> **Instructions for the task**: Rewrite the data below with every "Tragetaschen" changed to "Einkaufstaschen", leaving all else unchanged.

= = = =

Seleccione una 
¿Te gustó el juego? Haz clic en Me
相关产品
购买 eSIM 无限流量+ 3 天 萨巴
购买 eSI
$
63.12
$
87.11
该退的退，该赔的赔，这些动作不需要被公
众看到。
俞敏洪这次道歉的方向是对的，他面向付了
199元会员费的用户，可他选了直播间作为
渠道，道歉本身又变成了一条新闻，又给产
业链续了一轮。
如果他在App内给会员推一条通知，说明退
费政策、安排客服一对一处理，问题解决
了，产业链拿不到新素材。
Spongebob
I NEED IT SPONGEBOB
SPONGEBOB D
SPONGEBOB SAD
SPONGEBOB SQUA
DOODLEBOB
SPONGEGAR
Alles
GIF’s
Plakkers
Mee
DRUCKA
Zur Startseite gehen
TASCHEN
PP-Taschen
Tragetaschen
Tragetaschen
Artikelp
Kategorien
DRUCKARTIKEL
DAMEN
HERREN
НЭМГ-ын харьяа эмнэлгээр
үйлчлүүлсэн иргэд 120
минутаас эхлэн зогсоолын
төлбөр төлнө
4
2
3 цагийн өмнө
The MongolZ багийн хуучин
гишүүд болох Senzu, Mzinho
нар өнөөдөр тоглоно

= = = =

> **Answer**:
Seleccione una 
¿Te gustó el juego? Haz clic en Me
相关产品
购买 eSIM 无限流量+ 3 天 萨巴
购买 eSI
$
63.12
$
87.11
该退的退，该赔的赔，这些动作不需要被公
众看到。
俞敏洪这次道歉的方向是对的，他面向付了
199元会员费的用户，可他选了直播间作为
渠道，道歉本身又变成了一条新闻，又给产
业链续了一轮。
如果他在App内给会员推一条通知，说明退
费政策、安排客服一对一处理，问题解决
了，产业链拿不到新素材。
Spongebob
I NEED IT SPONGEBOB
SPONGEBOB D
SPONGEBOB SAD
SPONGEBOB SQUA
DOODLEBOB
SPONGEGAR
Alles
GIF’s
Plakkers
Mee
DRUCKA
Zur Startseite gehen
TASCHEN
PP-Taschen
Einkaufstaschen
Einkaufstaschen
Artikelp
Kategorien
DRUCKARTIKEL
DAMEN
HERREN
НЭМГ-ын харьяа эмнэлгээр
үйлчлүүлсэн иргэд 120
минутаас эхлэн зогсоолын
төлбөр төлнө
4
2
3 цагийн өмнө
The MongolZ багийн хуучин
гишүүд болох Senzu, Mzinho
нар өнөөдөр тоглоно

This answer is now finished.